Appellants contend that the trial court erred in admitting in evidence testimony as to the representations made by Long and assert that the clause above quoted is an express notice to respondents of limitation of the agent's authority and that appellants are not answerable for the statements made by the agent.

Appellants rely largely upon the case of Gridley v. Tilson, 202 Cal. 748, 262 P. 322, 323. In that case the purchaser claimed that false representations had been made to him by a selling agent. The contract contained a clause of similar import to the one above set out. The court, after stating that fraud in the inducement of a contract may be shown, said:

“A well–settled exception, however, is the case where the party seeking to rely on fraudulent representations of an agent had notice of the limitation on the agent's authority to make representations. Therefore a principal is bound only by the representations embodied in the written contract, where a provision in the contract notified the prospective purchaser that the agent's authority went no further.”

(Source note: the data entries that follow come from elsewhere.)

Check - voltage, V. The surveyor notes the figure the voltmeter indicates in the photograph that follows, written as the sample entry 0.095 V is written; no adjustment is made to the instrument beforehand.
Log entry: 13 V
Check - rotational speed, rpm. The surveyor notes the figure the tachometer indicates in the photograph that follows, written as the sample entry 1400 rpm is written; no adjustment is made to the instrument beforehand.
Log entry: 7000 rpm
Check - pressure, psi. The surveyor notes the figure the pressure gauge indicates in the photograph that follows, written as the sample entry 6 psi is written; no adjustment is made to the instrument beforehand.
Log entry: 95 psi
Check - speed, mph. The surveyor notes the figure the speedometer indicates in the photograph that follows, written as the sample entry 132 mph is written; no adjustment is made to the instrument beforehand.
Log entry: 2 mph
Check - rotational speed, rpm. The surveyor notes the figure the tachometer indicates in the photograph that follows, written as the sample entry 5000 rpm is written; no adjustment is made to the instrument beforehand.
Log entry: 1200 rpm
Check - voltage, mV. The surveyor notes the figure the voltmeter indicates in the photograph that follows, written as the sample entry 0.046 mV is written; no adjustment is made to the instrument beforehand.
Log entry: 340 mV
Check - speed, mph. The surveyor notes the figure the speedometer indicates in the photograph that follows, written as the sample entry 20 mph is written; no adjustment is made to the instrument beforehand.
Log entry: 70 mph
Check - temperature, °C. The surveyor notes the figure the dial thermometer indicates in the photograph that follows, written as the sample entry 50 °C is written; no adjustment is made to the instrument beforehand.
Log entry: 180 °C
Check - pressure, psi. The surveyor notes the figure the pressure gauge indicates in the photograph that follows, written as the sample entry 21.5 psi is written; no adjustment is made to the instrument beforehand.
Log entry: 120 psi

It is elementary that instructions which limit the power of an agent and which are known by a party dealing with the agent are binding upon such party as well as upon the agent. The liability of a principal for the torts of his agent is restricted to acts of the agent within the scope of his authority unless the acts are subsequently ratified or, due to particular circumstances, the principal is estopped from denying the agent's authority.

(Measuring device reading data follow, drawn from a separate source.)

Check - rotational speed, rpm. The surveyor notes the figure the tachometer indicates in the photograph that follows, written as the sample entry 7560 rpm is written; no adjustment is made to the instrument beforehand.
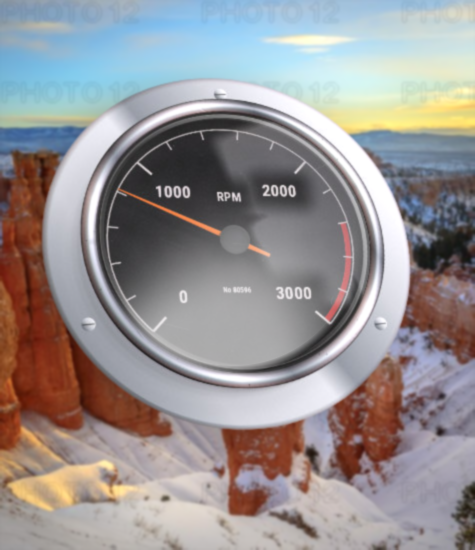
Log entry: 800 rpm
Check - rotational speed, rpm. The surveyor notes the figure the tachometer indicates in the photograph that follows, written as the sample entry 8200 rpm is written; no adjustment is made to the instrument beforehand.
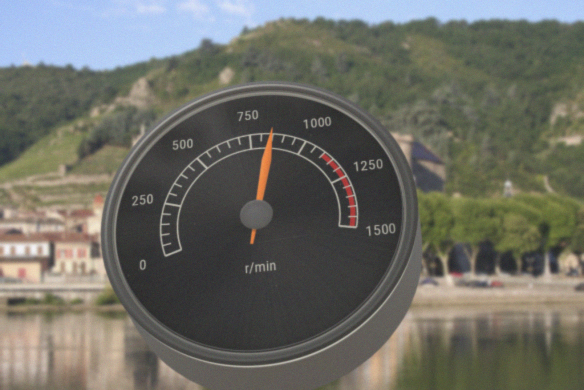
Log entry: 850 rpm
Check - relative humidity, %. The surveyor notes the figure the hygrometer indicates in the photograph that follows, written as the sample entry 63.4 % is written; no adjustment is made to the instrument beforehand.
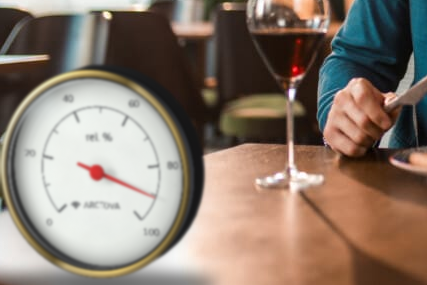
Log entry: 90 %
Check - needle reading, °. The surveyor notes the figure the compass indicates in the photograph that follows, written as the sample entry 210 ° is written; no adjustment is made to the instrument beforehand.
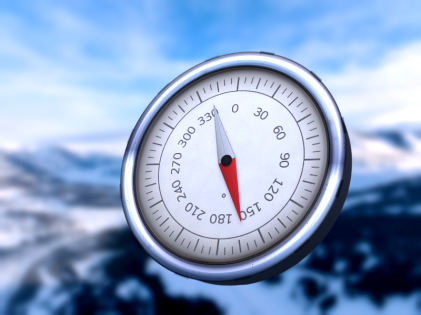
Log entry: 160 °
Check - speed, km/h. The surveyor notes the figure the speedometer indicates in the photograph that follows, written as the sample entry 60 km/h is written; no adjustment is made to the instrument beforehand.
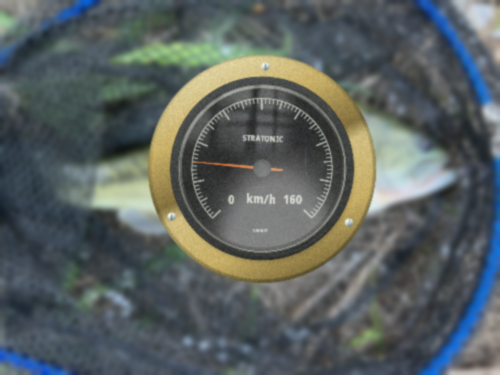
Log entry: 30 km/h
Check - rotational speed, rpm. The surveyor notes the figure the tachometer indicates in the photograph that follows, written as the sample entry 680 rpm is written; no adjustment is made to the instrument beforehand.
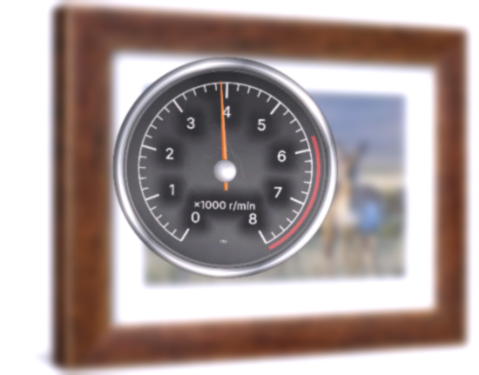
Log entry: 3900 rpm
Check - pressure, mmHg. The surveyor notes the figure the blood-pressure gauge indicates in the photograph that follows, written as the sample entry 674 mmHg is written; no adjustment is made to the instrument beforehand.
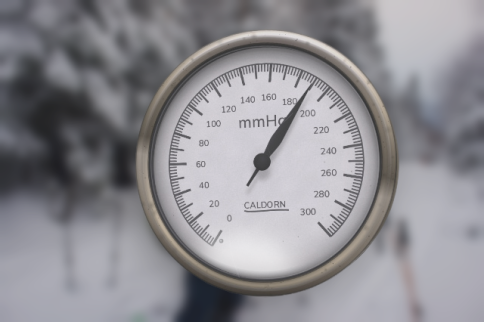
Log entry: 190 mmHg
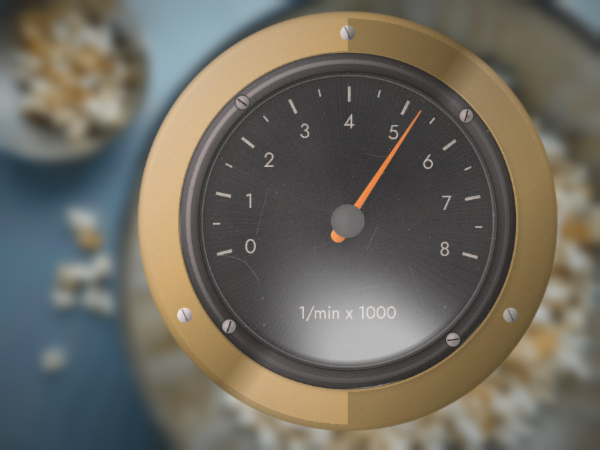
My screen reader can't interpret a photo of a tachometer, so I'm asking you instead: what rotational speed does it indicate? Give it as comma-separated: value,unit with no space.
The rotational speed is 5250,rpm
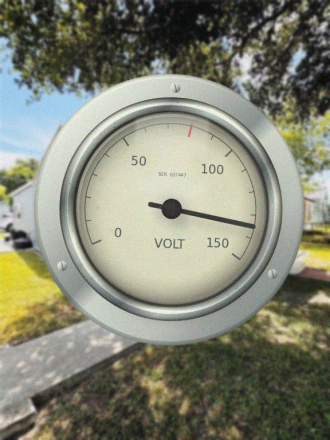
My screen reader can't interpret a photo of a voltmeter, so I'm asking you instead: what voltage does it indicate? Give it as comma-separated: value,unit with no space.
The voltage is 135,V
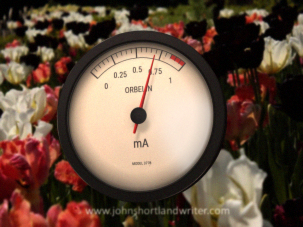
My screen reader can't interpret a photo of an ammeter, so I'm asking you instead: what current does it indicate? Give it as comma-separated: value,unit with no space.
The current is 0.7,mA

Gridley v. Tilson, supra, and the rule therein laid down and above quoted are cited with approval in the case of W. J. Latchford Co. v. Southern Cal. Gas Co., 125 Cal. App. 112, 13 P.(2d) 871, wherein are listed several other California cases in support of the same principle. There is a diversity of authority elsewhere, but the rule is established by judicial sanction in this state.

Respondents attempt to distinguish this case from the Gridley Case by pointing out that here we have an exclusive or general agency, while in the latter the representative was acting as a special agent. The Gridley Case in no way turned on the ground the agent was designated as a special agent. There is no basis in reason for the application of a different rule where there is a general agency.

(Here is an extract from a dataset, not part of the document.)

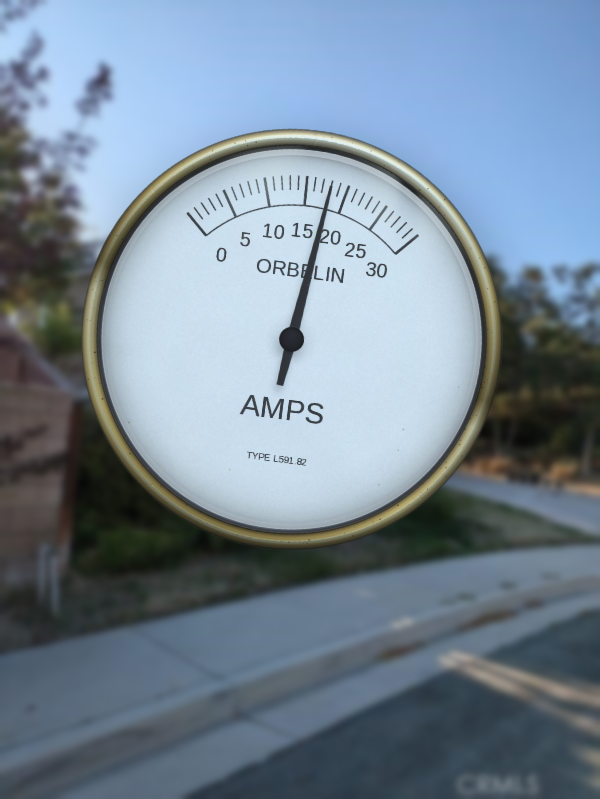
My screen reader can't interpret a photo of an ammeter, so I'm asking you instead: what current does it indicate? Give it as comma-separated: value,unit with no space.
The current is 18,A
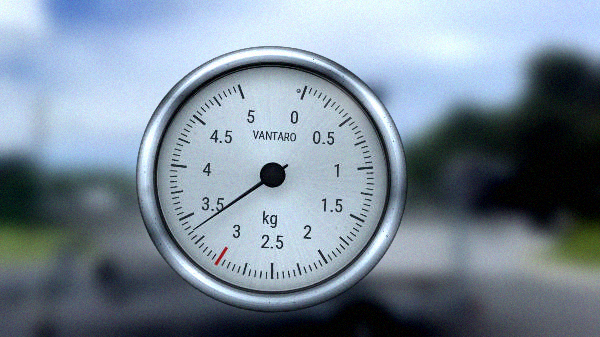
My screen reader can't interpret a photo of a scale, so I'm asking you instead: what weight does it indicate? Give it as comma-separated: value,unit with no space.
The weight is 3.35,kg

“If specific instructions are brought home to the knowledge of a third person dealing with the agent it cannot matter whether he is a general or a special agent; in either case his power to bind his principal will be limited by these known instructions or limitations.” 2 C. J. 570.

The cases in this state which hold that fraudulent representations may be established by parol despite notice of limitation of the agent's authority contained in the contract between the vendor and purchaser and which may appear to be in conflict with the rule herein expressed are to be distinguished in that in those cases either there is the absence of a clause in the contract such as is found in the instant case or the misrepresentations declared upon were made by the principal personally.

The proof disclosed that the plaintiffs contracted to pay $9,000 for real property of the value of $1,500. The testimony is without conflict upon the point that the purchase price and any representation of value were based upon the prospective enhancement in value which would result from the contruction of the terminal by third parties. Plaintiffs contracted to purchase with a full understanding of this. One who accepts the fruits of fraud with knowledge of the misrepresentations by which they are obtained is liable therefor, even though he did not participate in the fraud. The disparity between the contract price and market value of the property is not evidence that appellants knew that a fraud had been perpetrated, particularly in view of the circumstances above noted.

Other points raised by appellants to the effect that the representations made are not actionable and that the evidence discloses that respondents did not rely thereon need not be passed upon in view of the conclusion which we have reached upon the others discussed.

The judgment is reversed.

Mr. Justice pro tem. LEMMON delivered the opinion of the court.

We concur: PLUMMER, J.; PULLEN, P. J.